Das BAG (Beschl. v. 22.11.2017 – 7 ABR 26/16) hat sich Ende 2017 der Auffassung angeschlossen, dass ein Verstoß gegen die Beratungspflicht weder zur Anfechtbarkeit noch zur Nichtigkeit der Freistellungswahl führt. Es handele sich dabei nicht um eine wesentliche Vorschrift über die Durchführung der Wahl, sondern konkretisiere im Vorfeld der Wahl das Gebot der vertrauensvollen Zusammenarbeit zwischen Arbeitgeber und Betriebsrat aus § 2 Abs. 1 BetrVG. Das Beratungserfordernis schütze alleine Belange des Arbeitgebers, da dieser hierdurch die Möglichkeit erhalten solle, etwaige Bedenken gegen die beabsichtigte Freistellungswahl zu äußern.
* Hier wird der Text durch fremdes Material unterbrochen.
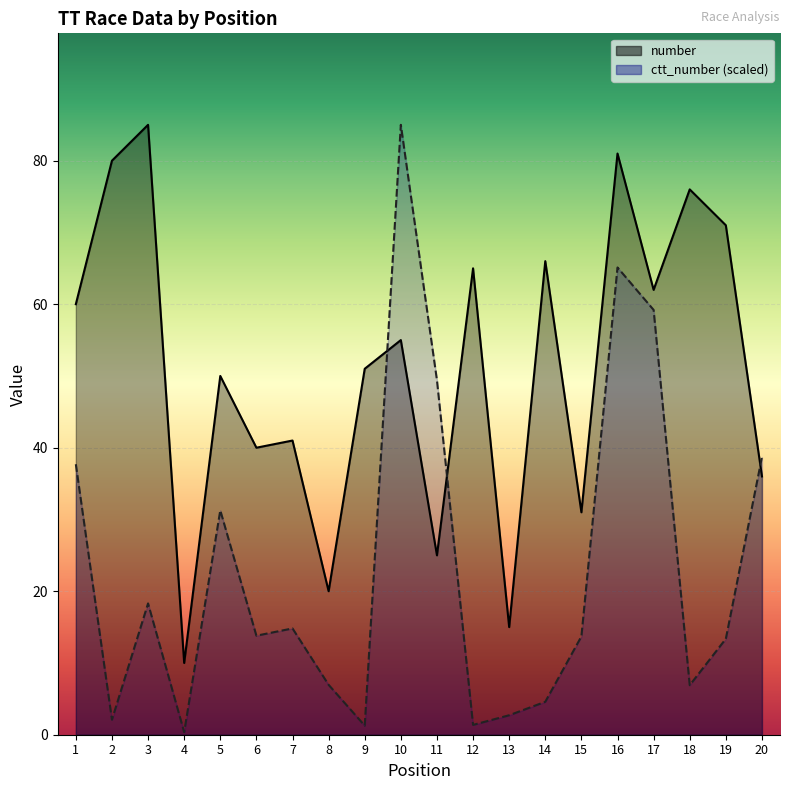

Count the number of categories in the chart.

20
Dem berechtigten Interesse des Arbeitgebers Meinungsverschiedenheiten über die sachliche Vertretbarkeit der Freistellungswahl klären zu können, trägt das in § 38 Abs. 2 S. 4 – 7 BetrVG geregelte Einigungsverfahren Rechnung. Neben diesem Regelungsmechanismus besteht nach Auffassung des BAG keine Notwendigkeit für eine parallel mögliche und ggf. zeitaufwändige Wahlanfechtung. Letztlich soll es somit alleine der Entscheidung des Arbeitgebers bleiben, ob er eine Freistellungswahl trotz fehlender Beratung im Vorfeld für sachlich vertretbar hält oder nicht.